**WHAT IS BEING ASKED**. Write out exactly the first lines of the listing, ending on the line that contains "Rendered at 1996 by 1125 pixels.".

────────────────────

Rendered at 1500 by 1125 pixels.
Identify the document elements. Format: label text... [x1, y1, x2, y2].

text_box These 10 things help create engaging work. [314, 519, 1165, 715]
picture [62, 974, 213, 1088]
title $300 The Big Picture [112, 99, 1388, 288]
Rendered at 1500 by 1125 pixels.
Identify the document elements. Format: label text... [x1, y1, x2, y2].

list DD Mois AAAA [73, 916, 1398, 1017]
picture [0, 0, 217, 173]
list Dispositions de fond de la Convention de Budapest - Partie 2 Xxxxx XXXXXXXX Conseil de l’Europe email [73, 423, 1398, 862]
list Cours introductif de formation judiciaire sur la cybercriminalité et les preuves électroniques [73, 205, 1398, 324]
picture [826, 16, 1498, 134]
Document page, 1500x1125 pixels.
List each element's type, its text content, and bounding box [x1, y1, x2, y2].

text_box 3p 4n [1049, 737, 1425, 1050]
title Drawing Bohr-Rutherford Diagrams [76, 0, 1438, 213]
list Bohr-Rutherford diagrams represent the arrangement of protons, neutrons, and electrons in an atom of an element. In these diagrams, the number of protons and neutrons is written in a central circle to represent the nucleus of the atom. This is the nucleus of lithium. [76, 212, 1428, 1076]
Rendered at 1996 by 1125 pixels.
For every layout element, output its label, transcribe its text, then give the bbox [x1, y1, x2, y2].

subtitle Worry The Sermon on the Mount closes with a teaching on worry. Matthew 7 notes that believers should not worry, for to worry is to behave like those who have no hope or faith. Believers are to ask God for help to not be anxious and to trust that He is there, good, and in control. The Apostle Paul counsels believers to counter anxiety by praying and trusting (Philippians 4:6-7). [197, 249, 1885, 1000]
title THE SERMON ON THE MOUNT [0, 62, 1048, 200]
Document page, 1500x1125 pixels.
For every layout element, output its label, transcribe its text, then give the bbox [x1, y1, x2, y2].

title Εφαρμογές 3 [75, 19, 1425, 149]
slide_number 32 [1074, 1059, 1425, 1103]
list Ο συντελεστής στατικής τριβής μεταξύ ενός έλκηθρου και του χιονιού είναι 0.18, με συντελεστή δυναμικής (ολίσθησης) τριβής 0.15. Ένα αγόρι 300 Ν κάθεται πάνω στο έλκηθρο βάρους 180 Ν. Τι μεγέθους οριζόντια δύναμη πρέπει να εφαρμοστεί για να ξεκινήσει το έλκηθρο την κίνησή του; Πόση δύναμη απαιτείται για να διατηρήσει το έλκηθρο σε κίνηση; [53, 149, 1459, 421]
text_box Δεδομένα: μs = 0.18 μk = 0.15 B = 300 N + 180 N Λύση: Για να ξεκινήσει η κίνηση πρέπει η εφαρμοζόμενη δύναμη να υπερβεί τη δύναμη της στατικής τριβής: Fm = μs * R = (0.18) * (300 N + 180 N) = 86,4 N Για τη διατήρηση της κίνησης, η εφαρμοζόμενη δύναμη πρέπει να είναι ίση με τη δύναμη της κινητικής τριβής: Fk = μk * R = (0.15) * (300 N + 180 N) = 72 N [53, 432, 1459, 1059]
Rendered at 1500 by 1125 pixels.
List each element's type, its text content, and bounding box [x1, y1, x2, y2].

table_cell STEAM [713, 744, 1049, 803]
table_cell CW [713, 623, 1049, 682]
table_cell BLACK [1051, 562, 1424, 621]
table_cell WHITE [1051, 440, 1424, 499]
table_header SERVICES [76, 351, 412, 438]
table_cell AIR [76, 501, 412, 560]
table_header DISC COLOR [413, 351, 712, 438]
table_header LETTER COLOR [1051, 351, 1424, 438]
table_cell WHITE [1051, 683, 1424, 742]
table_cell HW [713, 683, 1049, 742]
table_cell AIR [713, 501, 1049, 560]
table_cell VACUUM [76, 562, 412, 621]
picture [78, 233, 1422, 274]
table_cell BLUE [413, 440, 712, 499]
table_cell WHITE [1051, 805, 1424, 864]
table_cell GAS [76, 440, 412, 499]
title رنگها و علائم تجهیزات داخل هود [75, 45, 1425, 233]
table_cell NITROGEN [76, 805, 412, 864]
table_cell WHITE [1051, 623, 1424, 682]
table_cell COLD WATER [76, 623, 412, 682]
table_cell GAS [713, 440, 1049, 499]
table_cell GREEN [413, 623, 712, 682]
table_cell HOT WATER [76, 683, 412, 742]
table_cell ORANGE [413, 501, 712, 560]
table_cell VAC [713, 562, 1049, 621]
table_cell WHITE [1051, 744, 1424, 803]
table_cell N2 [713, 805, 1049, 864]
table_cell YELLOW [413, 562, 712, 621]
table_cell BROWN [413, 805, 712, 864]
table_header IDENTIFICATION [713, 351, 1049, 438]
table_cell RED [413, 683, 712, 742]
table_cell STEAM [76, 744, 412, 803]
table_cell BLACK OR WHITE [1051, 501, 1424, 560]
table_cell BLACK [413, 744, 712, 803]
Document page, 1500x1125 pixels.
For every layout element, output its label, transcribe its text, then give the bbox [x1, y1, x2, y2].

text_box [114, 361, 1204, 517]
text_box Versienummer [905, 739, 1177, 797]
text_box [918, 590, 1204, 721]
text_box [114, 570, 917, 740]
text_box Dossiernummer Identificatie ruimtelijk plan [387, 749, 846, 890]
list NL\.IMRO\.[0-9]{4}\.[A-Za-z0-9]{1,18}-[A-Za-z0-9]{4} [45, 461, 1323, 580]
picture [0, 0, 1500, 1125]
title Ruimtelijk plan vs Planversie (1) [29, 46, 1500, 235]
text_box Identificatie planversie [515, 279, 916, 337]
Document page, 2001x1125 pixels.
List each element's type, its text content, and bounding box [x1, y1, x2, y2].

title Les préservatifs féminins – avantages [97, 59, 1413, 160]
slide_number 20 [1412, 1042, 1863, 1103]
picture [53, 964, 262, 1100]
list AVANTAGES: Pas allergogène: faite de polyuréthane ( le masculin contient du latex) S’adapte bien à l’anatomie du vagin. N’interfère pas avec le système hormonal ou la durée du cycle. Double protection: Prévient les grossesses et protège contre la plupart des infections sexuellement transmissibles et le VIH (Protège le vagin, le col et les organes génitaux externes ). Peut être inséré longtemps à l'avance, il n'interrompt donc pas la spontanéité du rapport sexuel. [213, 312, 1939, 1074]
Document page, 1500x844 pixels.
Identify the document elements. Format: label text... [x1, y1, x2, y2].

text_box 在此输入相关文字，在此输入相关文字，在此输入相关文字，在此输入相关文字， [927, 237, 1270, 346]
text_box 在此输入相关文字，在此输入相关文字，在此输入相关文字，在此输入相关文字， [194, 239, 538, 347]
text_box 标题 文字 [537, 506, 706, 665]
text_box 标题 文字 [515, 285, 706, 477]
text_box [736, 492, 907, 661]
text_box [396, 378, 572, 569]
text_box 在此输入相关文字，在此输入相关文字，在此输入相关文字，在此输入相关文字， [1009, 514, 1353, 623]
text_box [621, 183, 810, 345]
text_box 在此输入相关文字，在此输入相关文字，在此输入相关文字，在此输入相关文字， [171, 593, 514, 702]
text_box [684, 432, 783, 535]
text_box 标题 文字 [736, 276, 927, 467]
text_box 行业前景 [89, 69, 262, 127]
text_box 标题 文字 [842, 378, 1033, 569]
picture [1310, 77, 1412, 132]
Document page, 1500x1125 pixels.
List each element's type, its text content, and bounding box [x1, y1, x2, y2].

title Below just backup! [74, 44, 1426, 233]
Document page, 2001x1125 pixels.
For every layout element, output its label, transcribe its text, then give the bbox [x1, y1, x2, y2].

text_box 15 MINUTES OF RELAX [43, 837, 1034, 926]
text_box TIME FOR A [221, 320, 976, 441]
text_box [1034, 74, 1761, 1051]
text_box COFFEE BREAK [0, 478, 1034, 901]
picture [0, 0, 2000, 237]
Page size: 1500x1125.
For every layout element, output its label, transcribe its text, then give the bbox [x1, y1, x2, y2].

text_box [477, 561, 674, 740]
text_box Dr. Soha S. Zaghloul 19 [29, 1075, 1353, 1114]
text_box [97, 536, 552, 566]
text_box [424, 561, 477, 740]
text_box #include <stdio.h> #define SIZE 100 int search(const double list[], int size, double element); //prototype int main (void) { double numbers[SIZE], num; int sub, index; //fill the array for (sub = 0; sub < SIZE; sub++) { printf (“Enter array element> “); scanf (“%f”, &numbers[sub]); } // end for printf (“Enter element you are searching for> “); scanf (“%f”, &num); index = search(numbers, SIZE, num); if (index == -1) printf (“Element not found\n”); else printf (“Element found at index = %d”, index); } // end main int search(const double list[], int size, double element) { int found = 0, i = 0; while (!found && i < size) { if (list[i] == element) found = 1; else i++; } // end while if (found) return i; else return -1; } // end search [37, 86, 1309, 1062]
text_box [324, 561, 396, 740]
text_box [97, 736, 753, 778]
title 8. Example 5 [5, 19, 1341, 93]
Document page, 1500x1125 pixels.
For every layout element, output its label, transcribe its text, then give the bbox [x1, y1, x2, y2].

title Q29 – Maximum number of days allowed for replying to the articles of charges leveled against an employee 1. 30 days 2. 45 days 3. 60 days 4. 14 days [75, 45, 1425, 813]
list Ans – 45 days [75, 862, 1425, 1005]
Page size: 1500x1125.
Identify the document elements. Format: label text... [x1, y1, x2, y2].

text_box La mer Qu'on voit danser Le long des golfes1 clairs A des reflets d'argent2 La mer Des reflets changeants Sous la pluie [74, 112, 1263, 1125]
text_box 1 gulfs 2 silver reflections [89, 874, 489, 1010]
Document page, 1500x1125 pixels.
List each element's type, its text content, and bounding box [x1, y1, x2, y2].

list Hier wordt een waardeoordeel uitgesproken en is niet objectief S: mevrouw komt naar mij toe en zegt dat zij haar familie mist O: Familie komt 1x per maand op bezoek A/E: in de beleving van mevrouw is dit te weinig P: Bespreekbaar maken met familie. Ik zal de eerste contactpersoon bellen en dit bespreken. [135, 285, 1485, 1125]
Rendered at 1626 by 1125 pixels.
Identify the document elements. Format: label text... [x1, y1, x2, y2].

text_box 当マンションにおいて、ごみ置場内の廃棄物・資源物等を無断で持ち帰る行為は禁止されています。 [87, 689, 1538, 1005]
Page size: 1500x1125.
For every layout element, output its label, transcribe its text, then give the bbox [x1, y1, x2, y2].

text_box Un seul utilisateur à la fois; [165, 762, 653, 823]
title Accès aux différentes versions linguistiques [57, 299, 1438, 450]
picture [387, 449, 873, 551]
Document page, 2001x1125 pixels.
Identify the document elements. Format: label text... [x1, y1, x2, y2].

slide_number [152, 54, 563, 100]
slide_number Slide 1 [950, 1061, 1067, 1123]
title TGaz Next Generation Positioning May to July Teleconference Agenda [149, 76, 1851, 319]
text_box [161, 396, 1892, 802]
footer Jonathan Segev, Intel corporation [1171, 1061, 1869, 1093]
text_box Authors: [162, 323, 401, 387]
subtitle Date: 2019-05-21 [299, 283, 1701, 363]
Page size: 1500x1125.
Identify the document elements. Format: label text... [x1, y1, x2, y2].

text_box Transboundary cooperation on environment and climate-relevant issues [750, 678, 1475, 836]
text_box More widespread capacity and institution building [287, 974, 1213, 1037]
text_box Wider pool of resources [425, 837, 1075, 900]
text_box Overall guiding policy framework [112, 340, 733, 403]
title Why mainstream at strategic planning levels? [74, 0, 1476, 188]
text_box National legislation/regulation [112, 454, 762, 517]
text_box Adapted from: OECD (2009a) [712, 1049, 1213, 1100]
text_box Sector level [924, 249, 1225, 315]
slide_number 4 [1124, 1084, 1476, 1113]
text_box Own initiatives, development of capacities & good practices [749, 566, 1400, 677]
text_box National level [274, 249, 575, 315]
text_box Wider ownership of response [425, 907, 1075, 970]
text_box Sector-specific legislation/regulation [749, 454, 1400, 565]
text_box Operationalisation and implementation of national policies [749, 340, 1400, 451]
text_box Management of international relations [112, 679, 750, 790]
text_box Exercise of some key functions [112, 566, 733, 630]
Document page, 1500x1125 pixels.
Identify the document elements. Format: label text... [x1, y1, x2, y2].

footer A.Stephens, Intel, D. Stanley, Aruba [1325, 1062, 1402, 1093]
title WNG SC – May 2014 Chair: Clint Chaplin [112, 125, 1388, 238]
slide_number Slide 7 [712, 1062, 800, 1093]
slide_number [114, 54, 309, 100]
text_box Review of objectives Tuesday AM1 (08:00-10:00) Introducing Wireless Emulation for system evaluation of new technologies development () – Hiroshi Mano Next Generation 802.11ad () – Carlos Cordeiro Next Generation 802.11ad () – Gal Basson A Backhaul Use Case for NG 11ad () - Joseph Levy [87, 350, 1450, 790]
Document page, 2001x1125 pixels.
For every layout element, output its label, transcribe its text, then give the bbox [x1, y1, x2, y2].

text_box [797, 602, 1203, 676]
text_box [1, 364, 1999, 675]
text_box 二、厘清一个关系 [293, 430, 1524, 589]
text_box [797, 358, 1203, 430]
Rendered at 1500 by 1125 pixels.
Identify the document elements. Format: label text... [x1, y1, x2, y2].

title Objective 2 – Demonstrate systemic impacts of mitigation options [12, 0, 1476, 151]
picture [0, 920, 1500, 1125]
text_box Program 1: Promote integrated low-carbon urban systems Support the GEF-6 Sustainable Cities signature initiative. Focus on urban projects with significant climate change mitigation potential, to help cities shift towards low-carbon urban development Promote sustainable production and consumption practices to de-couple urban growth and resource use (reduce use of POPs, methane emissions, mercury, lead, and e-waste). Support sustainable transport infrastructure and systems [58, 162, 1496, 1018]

────────────────────

**COMPLETED TASK**.
Rendered at 1500 by 1125 pixels.
Identify the document elements. Format: label text... [x1, y1, x2, y2].

text_box These 10 things help create engaging work. [314, 519, 1165, 715]
picture [62, 974, 213, 1088]
title $300 The Big Picture [112, 99, 1388, 288]
Rendered at 1500 by 1125 pixels.
Identify the document elements. Format: label text... [x1, y1, x2, y2].

list DD Mois AAAA [73, 916, 1398, 1017]
picture [0, 0, 217, 173]
list Dispositions de fond de la Convention de Budapest - Partie 2 Xxxxx XXXXXXXX Conseil de l’Europe email [73, 423, 1398, 862]
list Cours introductif de formation judiciaire sur la cybercriminalité et les preuves électroniques [73, 205, 1398, 324]
picture [826, 16, 1498, 134]
Document page, 1500x1125 pixels.
List each element's type, its text content, and bounding box [x1, y1, x2, y2].

text_box 3p 4n [1049, 737, 1425, 1050]
title Drawing Bohr-Rutherford Diagrams [76, 0, 1438, 213]
list Bohr-Rutherford diagrams represent the arrangement of protons, neutrons, and electrons in an atom of an element. In these diagrams, the number of protons and neutrons is written in a central circle to represent the nucleus of the atom. This is the nucleus of lithium. [76, 212, 1428, 1076]
Rendered at 1996 by 1125 pixels.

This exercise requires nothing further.